TB Monitor International-Drug price cuts called a glass half full
TB Monitor International-Drug price cuts called a glass half full
Generics needed, experts say
Drug manufacturers Eli Lilly and Jacobus Pharmaceuticals have announced they will sharply cut prices on expensive second-line drugs desperately needed by pilot programs in Russia and other countries where multidrug-resistant TB is getting out of hand.
International TB experts praise the announcements, but say the price breaks — approved for only a limited quantity of drugs — hardly resolve the issue of where to find affordable, good-quality, second-line drugs.
Lilly manufactures capreomycin, which is difficult to make, and cycloserine, which causes such unpleasant side effects that no generic drug manufacturer has been especially interested in producing it.

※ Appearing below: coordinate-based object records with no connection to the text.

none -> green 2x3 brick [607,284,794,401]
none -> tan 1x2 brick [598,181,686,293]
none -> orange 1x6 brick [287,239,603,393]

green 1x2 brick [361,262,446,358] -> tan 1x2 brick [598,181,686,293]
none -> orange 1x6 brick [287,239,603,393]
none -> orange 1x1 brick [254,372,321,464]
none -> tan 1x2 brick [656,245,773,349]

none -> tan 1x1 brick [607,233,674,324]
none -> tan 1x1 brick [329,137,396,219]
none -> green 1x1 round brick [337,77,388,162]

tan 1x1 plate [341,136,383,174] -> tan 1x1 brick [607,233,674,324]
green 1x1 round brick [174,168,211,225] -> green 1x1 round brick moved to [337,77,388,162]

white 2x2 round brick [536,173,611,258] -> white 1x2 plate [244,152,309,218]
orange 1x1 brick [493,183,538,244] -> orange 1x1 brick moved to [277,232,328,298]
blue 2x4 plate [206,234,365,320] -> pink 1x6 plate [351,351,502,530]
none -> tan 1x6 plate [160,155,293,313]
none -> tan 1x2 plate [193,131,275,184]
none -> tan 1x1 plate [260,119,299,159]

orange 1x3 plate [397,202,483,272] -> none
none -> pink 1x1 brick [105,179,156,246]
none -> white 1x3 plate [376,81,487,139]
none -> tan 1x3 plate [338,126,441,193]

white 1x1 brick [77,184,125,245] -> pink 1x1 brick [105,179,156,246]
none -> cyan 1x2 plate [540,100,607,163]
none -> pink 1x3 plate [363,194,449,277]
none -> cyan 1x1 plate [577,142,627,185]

Jacobus, a small company in Camden, NJ, makes a reformulated version of the old anti-TB drug PAS, an archaic but still important player in the fight against highly resistant strains of TB.
If nothing else, the price cuts have bought some much-needed time, concedes Michael Kimerling, MD, MPH, medical consultant to Medecins Sans Frontieres (MSF) and assistant professor in the schools of medicine and public health at the University of Alabama in Birmingham.
"It's good news, and it's a good gesture," says Kimerling. "This goes way beyond anything the drug companies have offered before. Now that the issue is on the table, it may push the discussion of access to drugs further along."
Even so, making the drugs affordable for the short term doesn't remove the bigger obstacles, says James Orbinski, MD, head of MSF International. Moral issues aside, many logistical issues still loom large, Orbinski explains. That's because kick-starting the generic drug industry's engines has presented one Catch-22 after another, he adds.
"To set a price for these drugs, you need to specify a quantity. To specify a quantity, you need to know the capacity of various programs around the world to treat multidrug-resistant TB properly, and to do that, you need to have programs that are geared up to handle these drugs properly to reduce the prospect of abuse and the generation of more drug resistance," he says.
New resistance could form
The trouble is that so far, not a single pilot program that has applied for permission to use the discounted second-line drugs has gotten the go-ahead, Orbinski adds. Only one agency has the power to grant such permission: the World Health Organization's Green Light Committee, a panel of world-class experts created to assure that programs don't mishandle the second-line drugs and create an even bigger mess.
Problems won't end even after pilots that have applied get the thumbs-up and generic drug factory wheels begin to turn, Orbinski adds. That's because sooner or later, once second-line drugs are unleashed on a large scale, resistance will develop regardless of how carefully people use them.
"It's inevitable," he says. "It's the nature of the drug interaction that resistance develops to every antibiotic eventually."
Unless research and development get a big kick in the pants, that raises the truly ominous spectacle of the spread of strains of TB for which no cure on earth exists, Orbinski adds.